▶ **WHAT TO PRODUCE**
Only the pictures are to be omitted; every entry beneath should otherwise be duplicated exactly.

▶ **DATASET CONTENT**
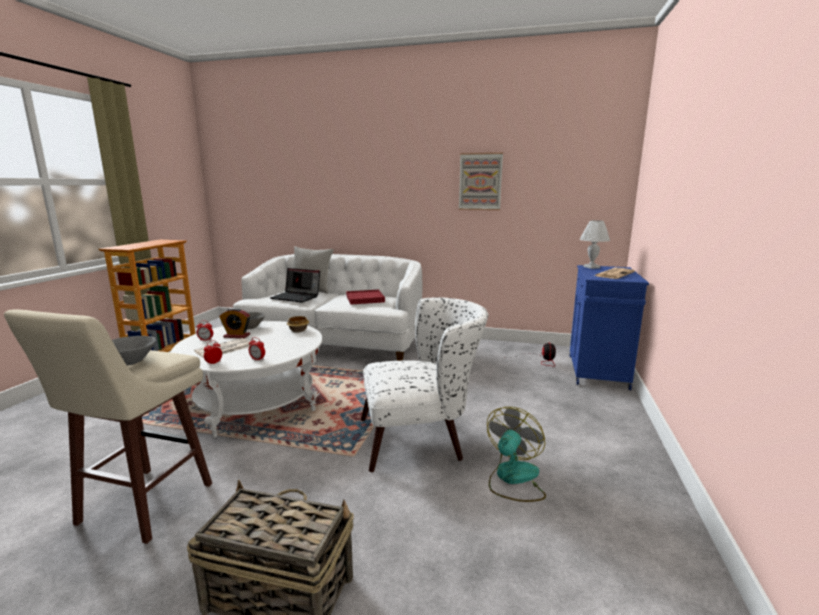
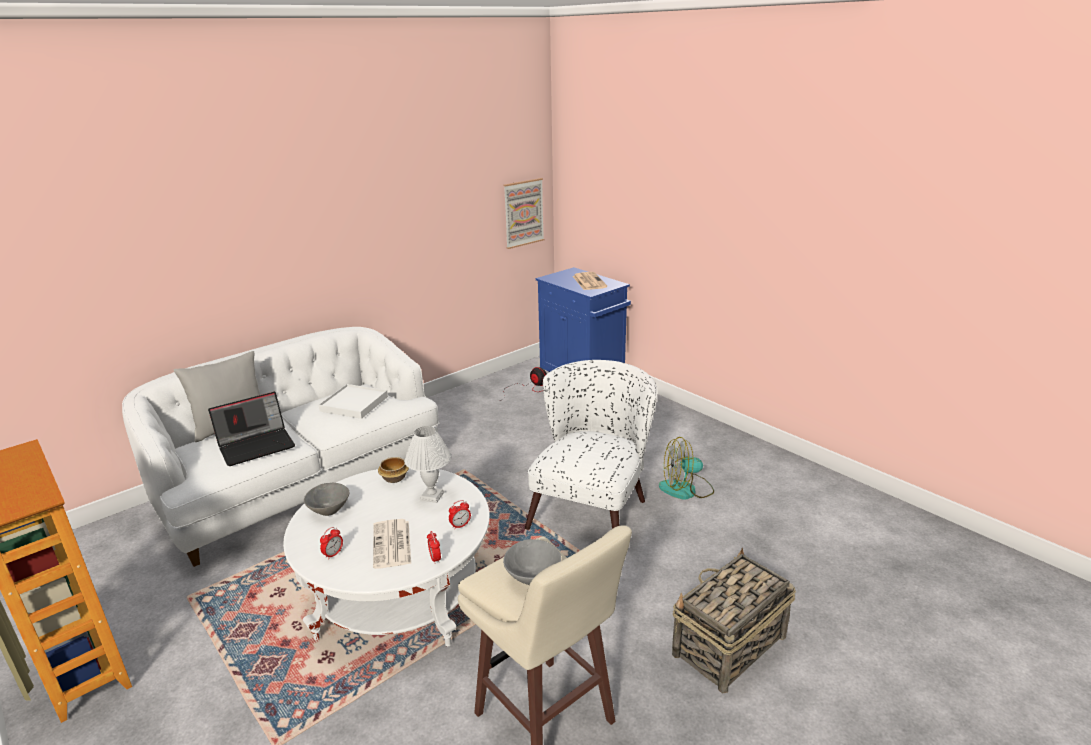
camera: 55 degrees left, 10 degrees up
(237, 336) = (351, 526): alarm clock -> none
(365, 299) = (354, 404): red tray -> white tray
(480, 181) = (412, 203): picture -> picture (523, 213)
(513, 479) = (686, 489): fan -> fan turned 75 degrees counterclockwise
(591, 267) = (553, 277): white table lamp -> white table lamp (432, 495)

▶ **REPLY**
camera: 55 degrees left, 10 degrees up
(237, 336) = (351, 526): alarm clock -> none
(365, 299) = (354, 404): red tray -> white tray
(480, 181) = (412, 203): picture -> picture (523, 213)
(513, 479) = (686, 489): fan -> fan turned 75 degrees counterclockwise
(591, 267) = (553, 277): white table lamp -> white table lamp (432, 495)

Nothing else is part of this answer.